Diventa difficile raccontare della perfezione ma ogni tanto bisogna farlo. Già, perché il Dom Perignon rosè, un progetto partito nel 1962, è una delle prove che l’uomo può raggiungere il paradiso attraverso l’uva.
L’occasione per parlarne è una miniverticale organizzata dalla Fondazione Italiana Sommelier a Roma con Richard Geoffroy, lo chef de cave della maison, che mancava dalla Capitale da oltre quattro anni e che non è mai venuto al Sud. Il fresco 2004, il caldo 2003, il buon 2002, ma soprattutto, il gran finale con il 1995 che induce a fare alcune riflessioni.
La prima è che, contrariamente a quel che si vede, il rosato dopo vent’anni esatti conserva una freschezza impressionante. Anzi, se dobbiamo dirla tutta, ci è sembrato addirittura più vibrante e giovanile degli altri tre millesimi.

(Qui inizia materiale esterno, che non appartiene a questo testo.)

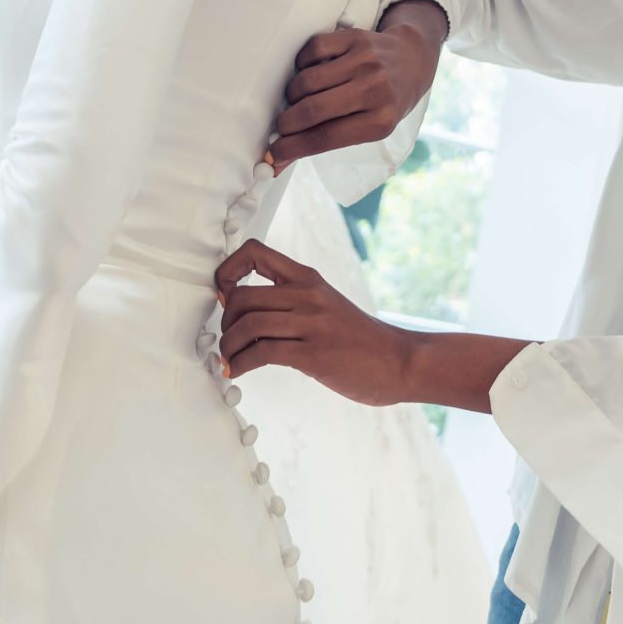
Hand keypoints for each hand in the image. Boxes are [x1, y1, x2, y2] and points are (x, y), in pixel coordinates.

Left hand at [214, 240, 416, 405]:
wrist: (399, 361)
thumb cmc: (359, 338)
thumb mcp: (326, 304)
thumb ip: (293, 301)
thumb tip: (248, 314)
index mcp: (308, 278)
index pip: (254, 252)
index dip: (228, 271)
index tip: (223, 295)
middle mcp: (307, 294)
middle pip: (241, 295)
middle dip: (224, 323)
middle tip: (228, 340)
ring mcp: (311, 323)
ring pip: (247, 324)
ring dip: (227, 346)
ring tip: (228, 361)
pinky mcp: (313, 353)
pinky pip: (261, 352)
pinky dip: (240, 364)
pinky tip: (238, 372)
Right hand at [265, 0, 447, 170]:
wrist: (411, 60)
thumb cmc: (384, 101)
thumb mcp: (368, 127)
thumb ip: (325, 141)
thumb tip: (279, 162)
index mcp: (380, 121)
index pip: (326, 138)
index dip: (293, 147)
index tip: (274, 153)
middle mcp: (374, 89)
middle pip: (313, 110)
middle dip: (287, 123)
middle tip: (282, 125)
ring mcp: (365, 61)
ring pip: (307, 80)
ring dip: (293, 95)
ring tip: (299, 99)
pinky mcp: (355, 38)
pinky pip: (312, 50)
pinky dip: (302, 64)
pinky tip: (310, 72)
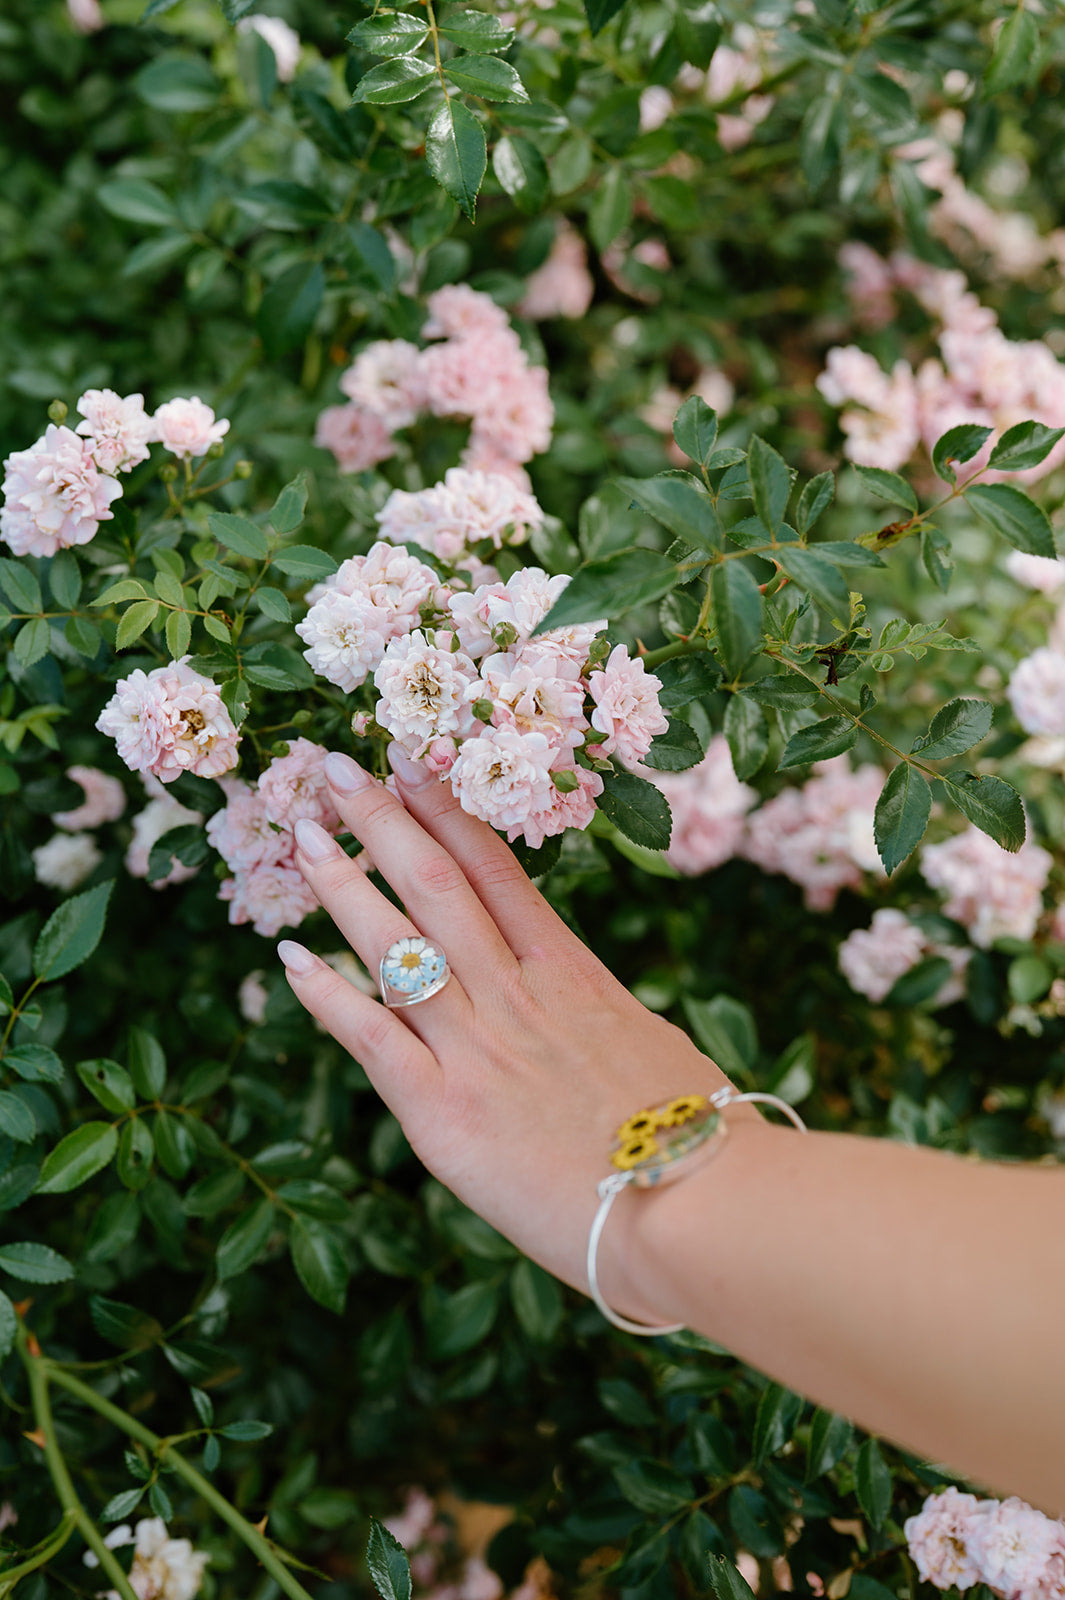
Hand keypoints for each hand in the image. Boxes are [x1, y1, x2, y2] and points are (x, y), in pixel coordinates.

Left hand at [278, 747, 740, 1321]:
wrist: (701, 1205)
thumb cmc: (700, 1135)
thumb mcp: (648, 1045)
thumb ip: (599, 1014)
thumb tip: (585, 1008)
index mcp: (571, 974)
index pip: (495, 871)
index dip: (445, 812)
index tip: (411, 764)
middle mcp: (517, 995)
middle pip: (436, 885)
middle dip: (382, 821)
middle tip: (337, 770)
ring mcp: (478, 1049)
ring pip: (396, 944)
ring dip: (343, 884)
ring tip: (304, 836)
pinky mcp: (445, 1114)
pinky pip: (373, 1039)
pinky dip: (328, 994)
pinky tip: (292, 959)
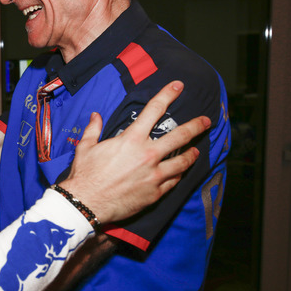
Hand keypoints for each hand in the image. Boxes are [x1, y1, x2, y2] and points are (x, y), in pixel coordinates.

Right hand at [59, 81, 209, 223]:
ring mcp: (154, 175)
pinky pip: (174, 181)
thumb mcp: (86, 147)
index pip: (154, 110)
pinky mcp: (155, 193)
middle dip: (196, 126)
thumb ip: (93, 129)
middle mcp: (147, 155)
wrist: (87, 203)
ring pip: (183, 161)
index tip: (178, 86)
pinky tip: (180, 172)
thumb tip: (95, 116)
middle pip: (180, 136)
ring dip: (192, 154)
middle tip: (206, 121)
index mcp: (131, 140)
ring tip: (196, 150)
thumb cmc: (85, 174)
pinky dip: (179, 174)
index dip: (167, 95)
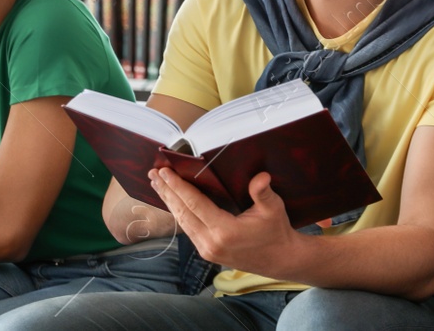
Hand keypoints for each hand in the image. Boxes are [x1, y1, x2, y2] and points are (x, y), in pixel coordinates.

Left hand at [151, 169, 298, 276]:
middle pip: (182, 213)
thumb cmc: (276, 232)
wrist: (280, 260)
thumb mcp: (273, 209)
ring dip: (169, 202)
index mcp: (224, 231)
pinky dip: (179, 213)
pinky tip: (173, 202)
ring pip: (182, 222)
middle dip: (166, 191)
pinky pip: (188, 230)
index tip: (165, 172)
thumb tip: (261, 176)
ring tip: (157, 185)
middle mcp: (211, 242)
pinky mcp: (207, 252)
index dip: (178, 186)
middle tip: (153, 174)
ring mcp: (207, 250)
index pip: (194, 204)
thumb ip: (263, 192)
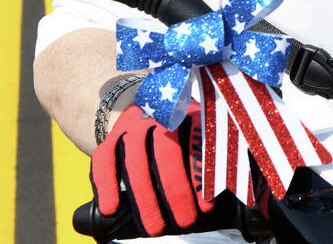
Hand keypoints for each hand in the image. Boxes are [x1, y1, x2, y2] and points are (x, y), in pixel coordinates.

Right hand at [90, 101, 213, 235]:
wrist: (147, 103)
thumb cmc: (183, 129)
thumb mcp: (201, 130)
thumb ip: (212, 154)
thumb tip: (229, 188)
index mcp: (187, 113)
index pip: (196, 143)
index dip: (200, 175)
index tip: (206, 207)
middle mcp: (159, 116)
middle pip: (165, 152)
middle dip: (175, 191)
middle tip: (184, 222)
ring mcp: (132, 126)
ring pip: (134, 160)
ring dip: (144, 198)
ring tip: (154, 228)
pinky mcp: (111, 137)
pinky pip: (103, 159)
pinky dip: (106, 184)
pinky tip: (111, 209)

La seconda è la filosofia impostata dalla maison. Per i bianchi, ha spiegato Richard, l’obiettivo è quello di esprimere al meglio il territorio potendo scegliere tra centinaia di ettari sempre il meglio. Con il rosato lo scopo è gettare la palla nella metà campo in cui gioca il vitigno per sperimentare le incredibili potenzialità del pinot noir, in questa etichetta assemblaggio di ben venti cru diversi.
Infine bisogna notare che sin dalla sua nascita, il Dom Perignon Rosé è millesimato , il che vuol dire fare un grandissimo sforzo per restare sempre ai vertici a prescindere dall’andamento climatico delle annate.
Il risultato è grandissimo, ne potrete trovare ancora molte bottiglie in giro smanettando in rete a un prezzo che si aggira fra i 350 e i 400 euro. Noi lo abbbiamo bevuto sulle creazioni di Francesco Apreda, l’executive chef dell’Imago dell’Hasler a Roma, che sta vivendo davvero un momento di grazia.
Un incrocio perfetto tra due eccellenze assolute che insieme regalano un piacere assoluto. Dom Perignon 1995 è minerale, con rimandi di frutti di bosco, sentori iodati, al palato è secco, lungo, dal perlage fine ed elegantissimo.